Wow, specs were expensive even then! £10.80 is the cost of 4 or 5 albums in 1973. I secretly suspect, however, that my Dad forked out his own hard-earned money on my behalf.

I had totally forgotten about retail chain Rumbelows (from where I ‘bort’ a new record cleaning cloth). The chain was as utterly ubiquitous as Dixons or Comet ‘back in the day’ with branches on almost every high street.

The one in Eastleigh (now, I believe, home to a Carphone Warehouse?) was a weird mixture of mainstream record store and cheap electrical white goods.
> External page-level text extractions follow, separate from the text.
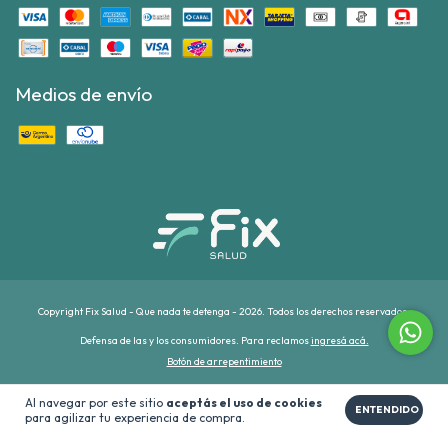
Medios de envío
Copyright Fix Salud - Que nada te detenga - 2026. Todos los derechos reservados.
Defensa de las y los consumidores. Para reclamos
ingresá acá.
Botón de arrepentimiento
Al navegar por este sitio
aceptás el uso de cookies
ENTENDIDO
para agilizar tu experiencia de compra.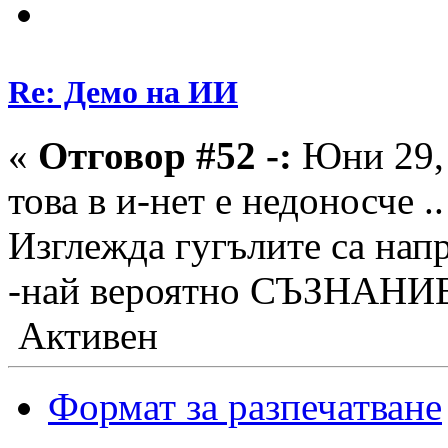
Re: Демо на ИИ
«
Отговор #52 -:
Юни 29, 
това в и-нет е недоносче ..
Изглежда гугълите са нап
-най вероятно СЪЗНАНИЕ..
Активен
Формат за разпечатване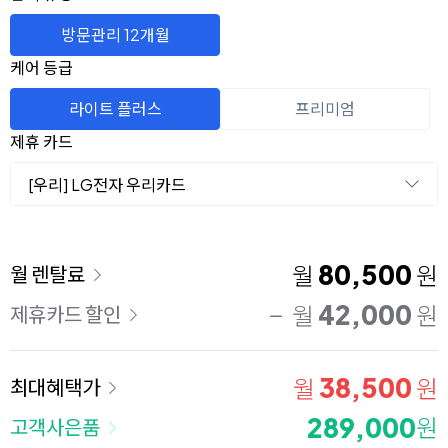
방문관리 12개월
케어 등급
라이트 플러스
프리미엄
제휴 카드
[우리] LG전자 우리카드
이용 요금
80,500
월
원
월 렌탈료
42,000
월
원
제휴카드 할인
38,500
월
원
최대혜택가
289,000
원
고객사은품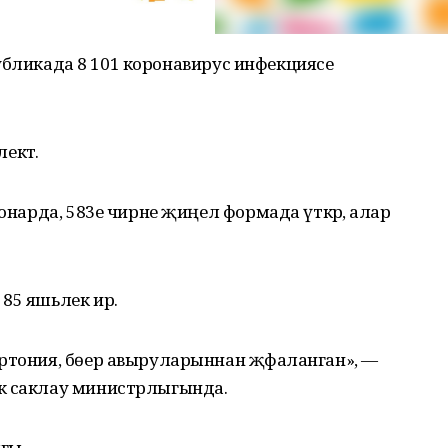
еспубликада 8 101 коронавирус инфекциясе
ектә.
ионарда, 583е чирне җиңел формада үткәрә, алар
85 яшьлек ир.
ертония, бөер авыруларыннан җәфаланган», —
ык саклау министрлыгында.
гы.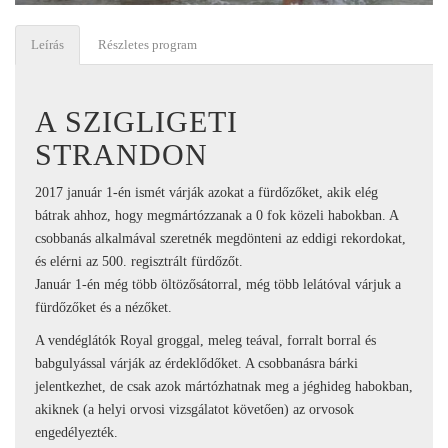
Leírás
Részletes program
A SZIGLIGETI
STRANDON
2017 január 1-én ismét várják azokat a fürdőzőket, akik elég
bátrak ahhoz, hogy megmártózzanak a 0 fok közeli habokban. A
csobbanás alkalmával szeretnék megdönteni az eddigi rekordokat,
és elérni az 500. regisztrált fürdőzőt.
Január 1-én még több öltözősátorral, még több lelátóval várjuk a
fürdőzőket és a nézőket.
A vendéglátók Royal groggal, meleg teával, forralt borral és
babgulyással várják az érdeklődőket. A csobbanásra bárki
jelentkezhet, de csak azok mártózhatnak meg a jéghideg habokban,
akiknek (a helyi orvosi vizsgálatot követően) az orvosok
engedélyezték.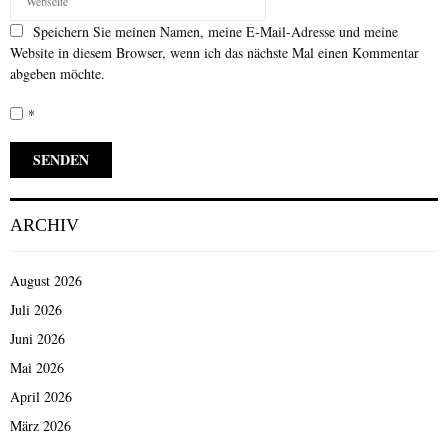
Speichern Sie meinen Namen, meine E-Mail-Adresse und meine
Website in diesem Browser, wenn ich das nächste Mal einen Kommentar
abgeben möchte.
*
ARCHIV
August 2026
Juli 2026
Juni 2026
Mai 2026
April 2026
März 2026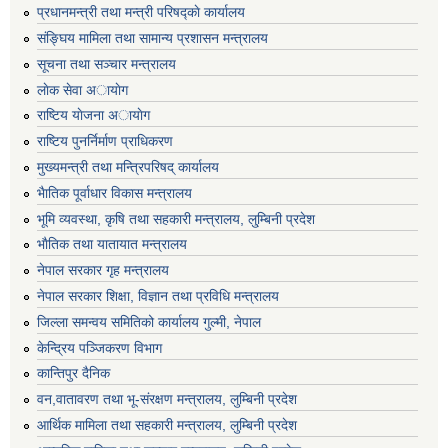
प्रधानमन्त्री तथा मन्त्री परिषद्काे कार्यालय
संङ्घिय मामिला तथा सामान्य प्रशासन मन्त्रालय
सूचना तथा सञ्चार मन्त्रालय
लाेक सेवा अायाेग
राष्टिय याेजना अायाेग
राष्टिय पुनर्निर्माण प्राधिकरण
मुख्यमन्त्री तथा मन्त्रिपरिषद् कार्यालय
भैातिक पूर्वाधार विकास मन्त्रालय
भूमि व्यवस्था, कृषि तथा सहकारी मन्त्रालय, लु्म्बिनी प्रदेश
भाैतिक तथा यातायात मन्त्रालय
नेपाल सरकार गृह मन्त्रालय
नेपाल सरकार शिक्षा, विज्ञान तथा प्रविधि मन्त्रालय
जिल्ला समन्वय समितिको कार्यालय गुल्मी, नेपाल
केन्द्रिय पञ्जिकरण विभाग
कान्तिपुर दैनिक
वन,वातावरण तथा भू-संरक्षण मन्त्रालय, लुम्बिनी प्रदेश
आर्थिक मामिला तथा सहकारी मन्त्रालय, लुम्बिनी प्रदेश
It seems strange that, for something that was ‘everwhere’, there is scant mention of the chain online these days, although one research page reminded me that the chain was once owned by (Thorn) EMI, sponsored the Football League Cup from 1990-1992 and gave up the ghost as (shockingly, to me) recently as just 1995.

In other news…. damn that bloody Roger!

Of all the jobs at Lancaster & Crook, having to make deliveries around the neighbourhood – using the ‘bloody’ bike – was by FAR my most hated.

I was used to riding a bike with sit-up-and-beg handlebars and with an element – only an element mind you – of cool. The shop bike was the exact opposite. The frame size was completely inappropriate for me, the seat height (set for the 6ft+ Roger dude) too high for my teenage testicular area and the look as ugly as hell. Get a few households grocery deliveries in the rack on the front and the bike became as unstable as you could ever imagine.

I also became a figure of fun for the local gangs of ‘thugs’ with catcalls heading my way on a regular basis, only adding to my lack of confidence when riding it.

Indeed, I’ll go so far as to say the bike ID’d me as a “bit of a twat” in the eyes of the ‘hard kids’ in the neighbourhood, a stigma which I never lost until… well, really until I left. (35 years later, when I return to England and stay with my Dad, I sometimes recognise a few of those wankers – now balding and as fat as hell – grimly walking the same streets with their fugly wives and even fuglier children and consider karma to have worked)

Crap I HATED that bike. The comedy at the end of this “Open All Hours” clip (followed by this one and then of this one) pretty much sums up my feelings.